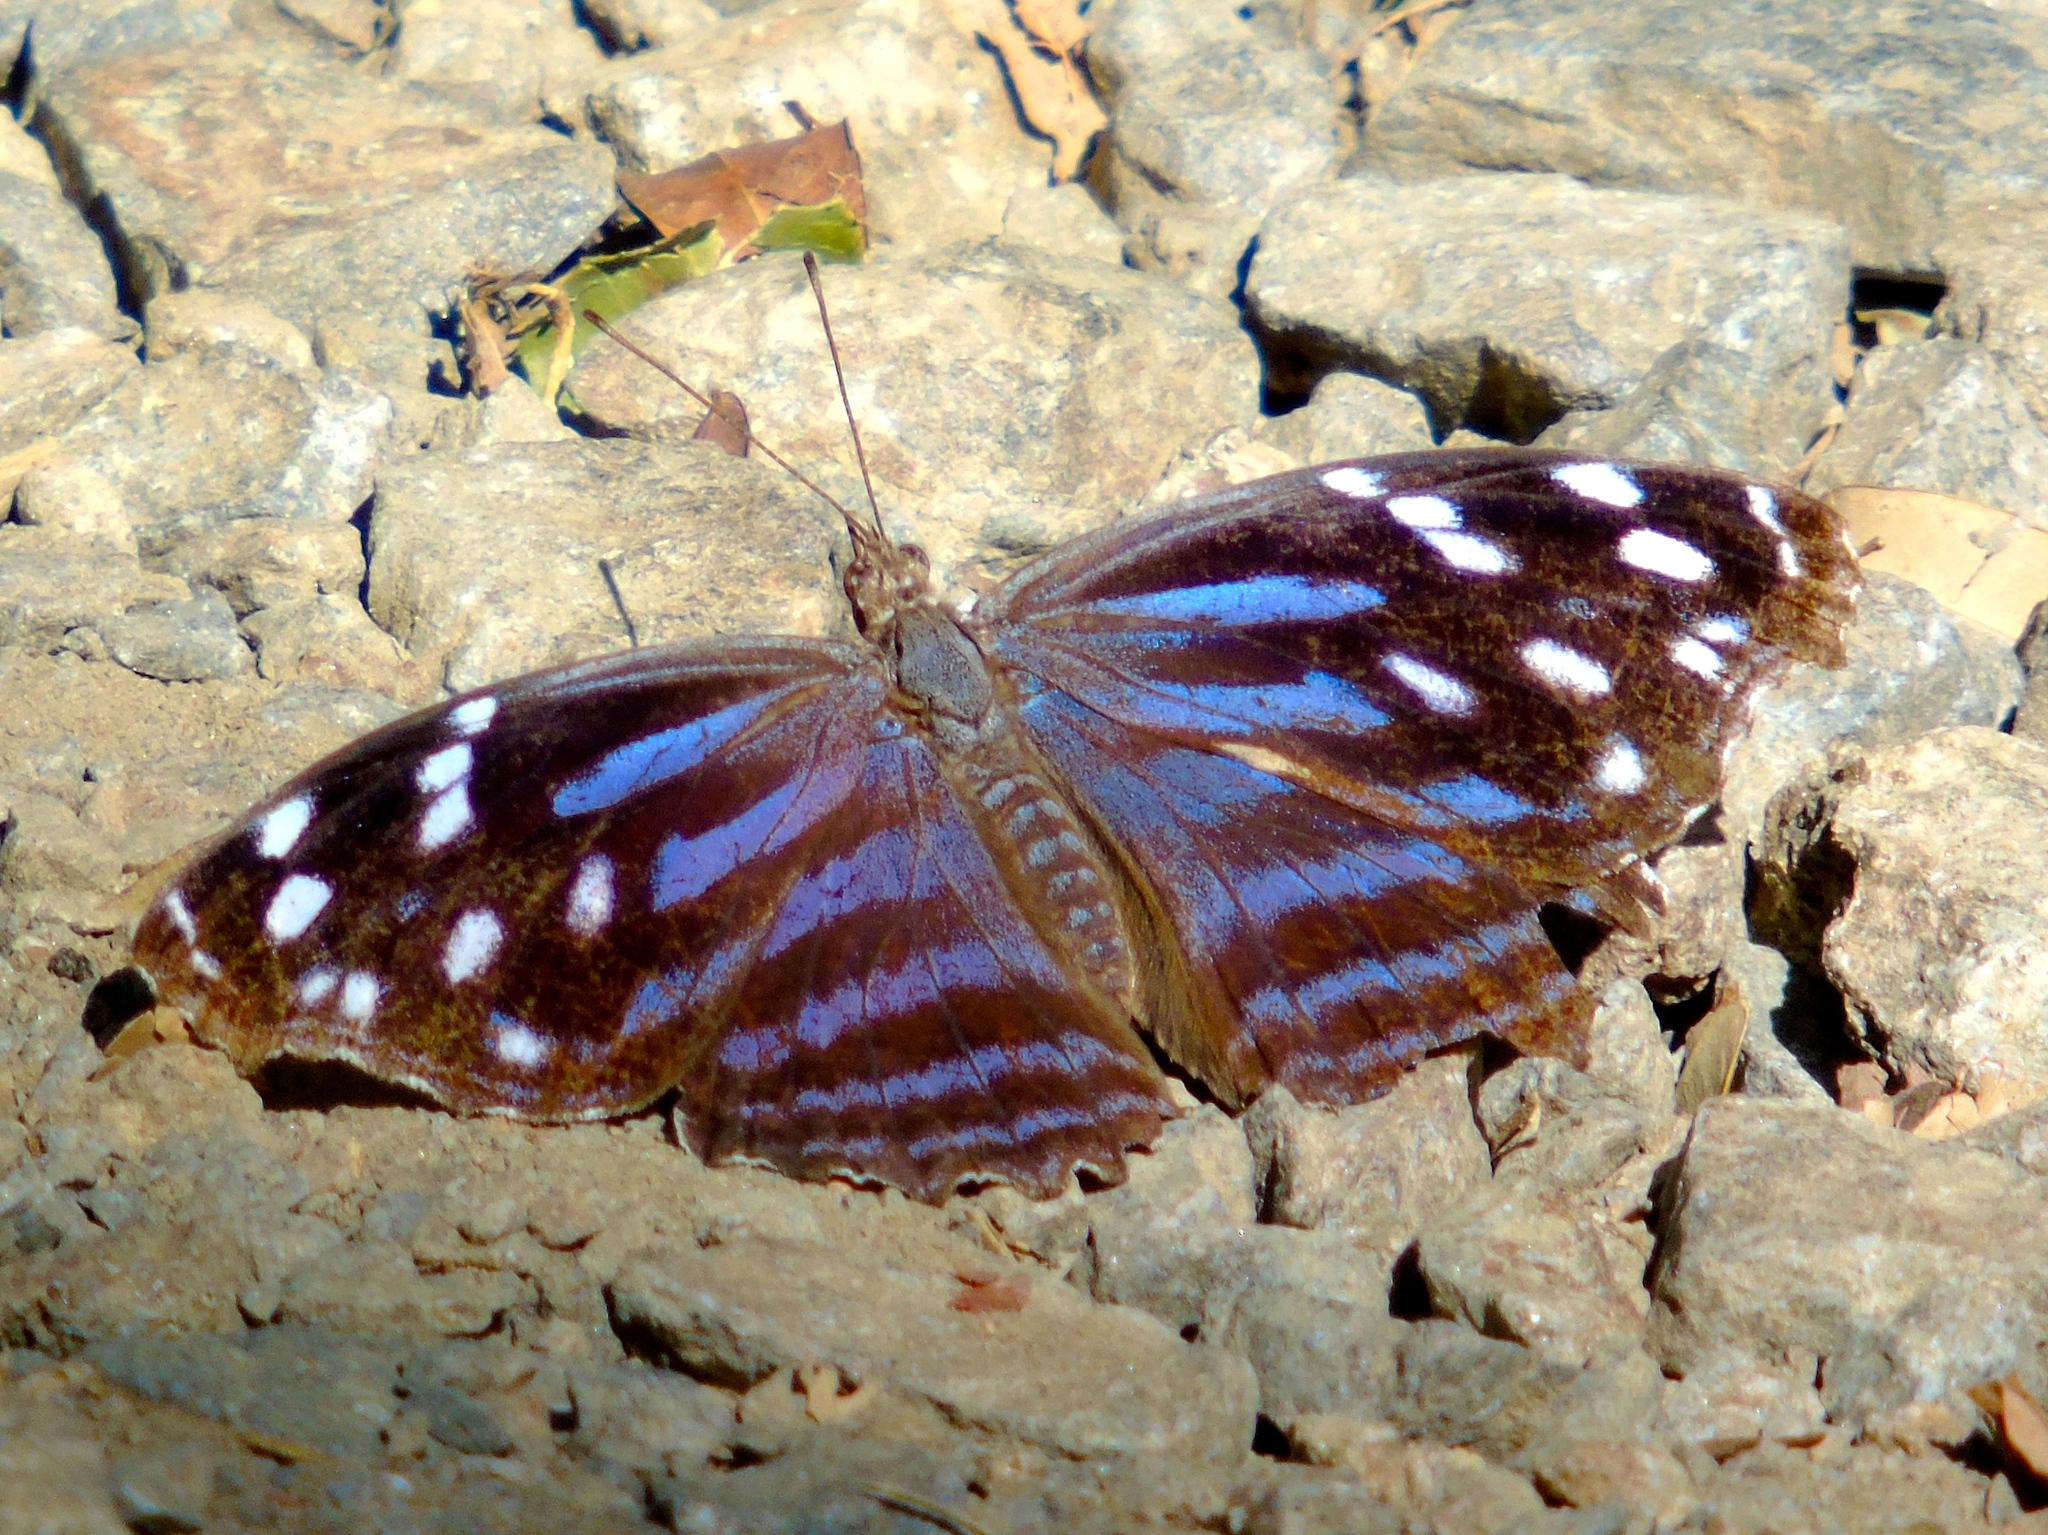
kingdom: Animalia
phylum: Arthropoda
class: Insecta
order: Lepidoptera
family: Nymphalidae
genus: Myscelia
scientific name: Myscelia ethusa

■ **Exercise**
Rewrite the rows from the line containing "phylum: Arthropoda" through the end of the rows, inclusive, changing "scientific name" to "species name" and leaving everything else unchanged.

■ **Exercise answer**
phylum: Arthropoda
class: Insecta
order: Lepidoptera
family: Nymphalidae
genus: Myscelia
species name: Myscelia ethusa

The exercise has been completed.